By Elaine Chen, MD
Assistant Professor, Department of Internal Medicine, Division of Pulmonary and Critical Care Medicine, Section of Palliative Medicine, Rush University Medical Center, Chicago, IL
Dr. Chen reports no financial relationships relevant to this field of study.
SYNOPSIS: A bundled infection control intervention was shown to decrease cross-colonization, prevalence, and bloodstream infection of Klebsiella pneumonia carbapenemase-producing enterobacteriaceae in long-term acute care hospitals, which may have far-reaching effects into the ICU.
SOURCE: Hayden MK, et al. Prevention of colonization and infection by Klebsiella pneumonia carbapenemase-producing enterobacteriaceae in long term acute care hospitals. Clin Infect Dis 2015;60:1153-1161.
Carbapenem-resistant enterobacteriaceae (CRE) are highly resistant to multiple classes of antibiotics and pose a serious threat to our ability to control infections. Klebsiella pneumonia carbapenemase-producing enterobacteriaceae (KPC) are the most common in this group. Colonization usually precedes infection, and colonization is frequently acquired by cross-contamination in healthcare settings, particularly high-prevalence areas. Because prevalence is higher in long-term acute care hospitals (LTACHs) than elsewhere, this study was undertaken to try to decrease incidence of prevalence of KPC in LTACHs.
This quality improvement project was implemented in 4 LTACHs in a single metropolitan area. Baseline prevalence of KPC was measured before the intervention was initiated. The KPC intervention bundle included rectal swabs for KPC for all patients on admission and every 2 weeks thereafter during their hospitalization, contact isolation, geographic separation of KPC-positive patients, chlorhexidine (CHG) baths, and healthcare worker hand hygiene education and monitoring. All healthcare workers underwent a series of mandatory educational sessions. Adherence to all measures but one, including collection of admission and periodic surveillance swabs, geographic isolation of KPC-positive patients, hand hygiene at room exit, and donning gloves and gown before room entry, was greater than 70% during the intervention; adherence to hand hygiene at room entrance was low at 24%.
In the pre-intervention period, average KPC prevalence was 45.8% (95% confidence interval [CI], 42.1-49.5%). In the post-intervention period, following an initial decline, prevalence plateaued at 34.3% (95% CI, 32.4-36.2%; P < 0.001 for exponential decline). Admission prevalence remained stable at 20.6%, but incidence rate of KPC colonization decreased from four to two acquisitions per 100 patient-weeks (P = 0.004 for linear decline). Rates of KPC in any clinical culture, KPC bloodstream infection, bloodstream infection due to any pathogen, and contaminated blood cultures all decreased significantly during the intervention period.
Overall, this study showed that the implementation of a bundled infection control intervention was able to significantly decrease cross-transmission of a multi-drug-resistant pathogen and decrease healthcare-associated infections in an LTACH population.
Drug-resistant organisms have been increasing morbidity and mortality in healthcare settings.
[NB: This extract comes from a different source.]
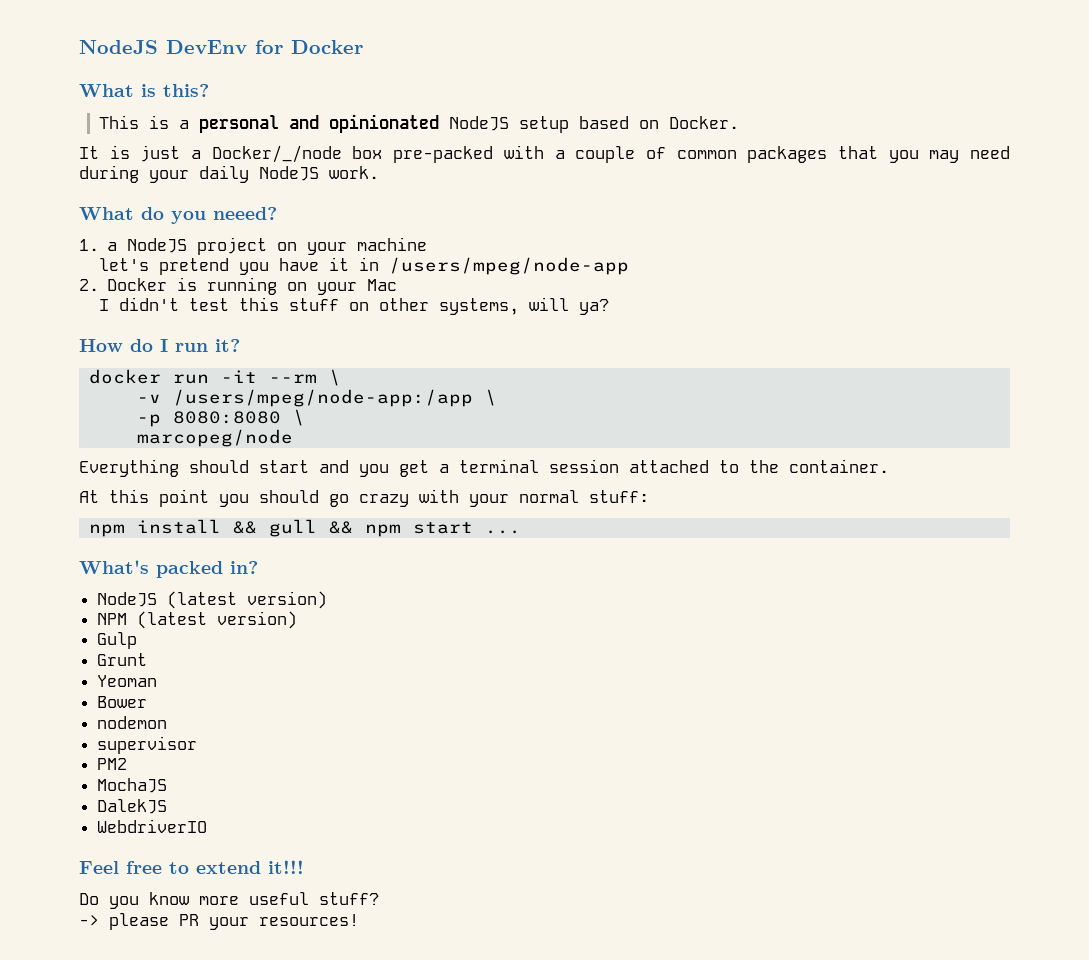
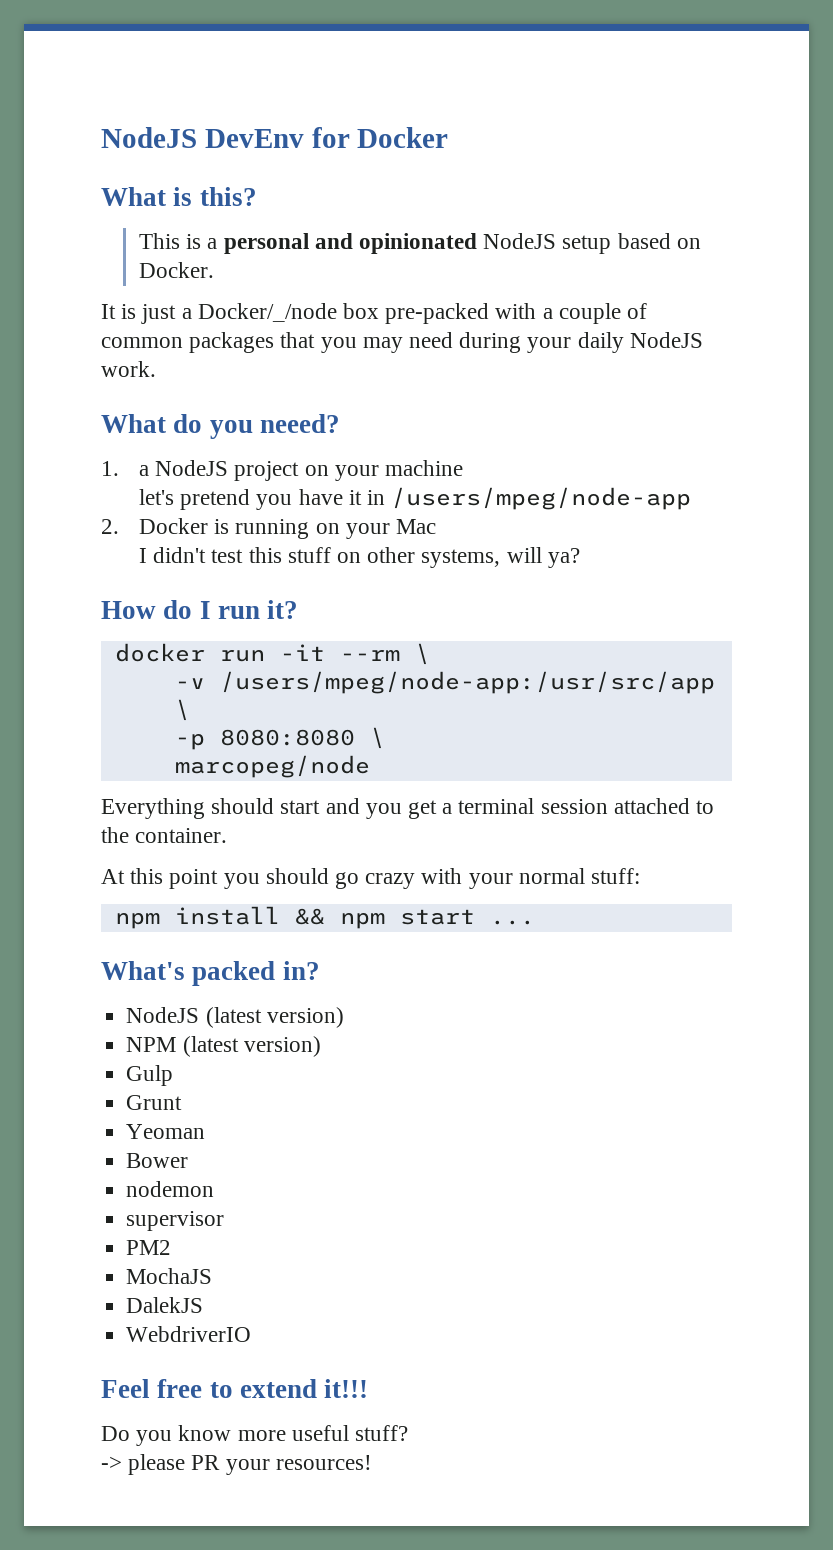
[172,389,473,407] /users/mpeg/node-app:/app -> [219,671,715,694] /users/mpeg/node-app:/usr/src/app
[268,519,353,537] gull && -> (325, 916) none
They are more common in LTACHs than in short-term acute care hospitals, and the chronically critically ill population is particularly at risk due to their high frequency of transfer among healthcare facilities. CRE (including KPC) colonization and infection are an increasing concern in ICUs, and have been associated with significantly longer ICU length of stay and higher mortality.1 By decreasing KPC cross-transmission and infection in high-prevalence settings, there may be potential to decrease length of stay as well as mortality in both long-term and short-term care units.
This study presents a comprehensive infection control bundle, which was shown to decrease colonization and infection by KPC. Due to the bundled nature of the intervention, individual components of the bundle leading to improvement could not be identified. The authors speculate that the CHG baths were the intervention most responsible for the decrease in bloodstream infection, and that the bundled intervention is necessary to control cross-colonization. This bundle, as applied in LTACHs, has the potential to slow the regional spread of KPC and to decrease morbidity and mortality in both lower-acuity settings (such as skilled nursing) and higher-acuity settings (such as short-term ICUs). Potential drawbacks to the technique include high cost/benefit ratio and selection of further resistance with CHG baths. The authors propose further testing, including simulation modeling and molecular epidemiologic methods, to evaluate long-term and regional effects of the intervention.
Dautzenberg MJD, et al. The association between colonization with carbapenemase-producing enterobacteriaceae and overall ICU mortality: An observational cohort study. Crit Care Med 2015. Apr 16 [Epub ahead of print].